A big thanks to our food critic (the poor guy in the video) for having such a great sense of humor about it. I brought him a fresh cupcake later as a thank you.
Eric and I, who share neighboring cubicles, also wrote mock obituaries related to the Blue Cupcake of Death and posted them on Facebook.

Niki's obit: Death by cupcake … “Huntsville Times crime reporter Niki Doyle, 24, died Tuesday after ingesting a bacteria-filled blue cupcake left by a well-meaning but possibly misguided coworker. Toxicology results are pending, but police believe botulism may be the culprit. Investigators are looking into the possibly that the aforementioned coworker intentionally left the cupcake out so he could claim Doyle’s cubicle after her death, knocking down the dividing wall to make the Huntsville Times’ first mega-cubicle.”

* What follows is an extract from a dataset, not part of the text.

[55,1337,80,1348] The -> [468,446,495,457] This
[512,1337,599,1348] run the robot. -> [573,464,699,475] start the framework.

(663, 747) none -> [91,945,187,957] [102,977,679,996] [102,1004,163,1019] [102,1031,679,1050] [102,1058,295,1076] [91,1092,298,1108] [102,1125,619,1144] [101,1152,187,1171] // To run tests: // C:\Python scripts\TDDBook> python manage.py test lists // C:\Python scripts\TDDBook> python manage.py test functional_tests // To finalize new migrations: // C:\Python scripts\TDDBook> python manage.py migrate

Eric’s: Death by cupcake … “Huntsville Times photographer Eric Schultz, 43, died early Tuesday morning after apparently ingesting cupcake crumbs left at the scene of an unsolved death at the desk of his bunky Niki Doyle at the newspaper office. While photographing the coroner removing the body of Ms. Doyle, whose face was smeared with blue icing, Schultz apparently nibbled on some crumbs left on the desk of the ill-fated crime reporter. Schultz was overcome with illness while moving a dividing wall to create the Ultimate Squatter’s Cube in the newsroom. In his lust and rush for a bigger space, Schultz ignored the same symptoms Doyle suffered while assembling the “Biggest Desk The Newsroom Has Ever Seen.” Apparently Schultz tried to call 911 on the squatter’s phone at his desk, but the phone was broken. Schultz died from cupcake botulism, as did Ms. Doyle. He will be buried in a desk surrounded by sea-foam dividers. Cupcakes will be served.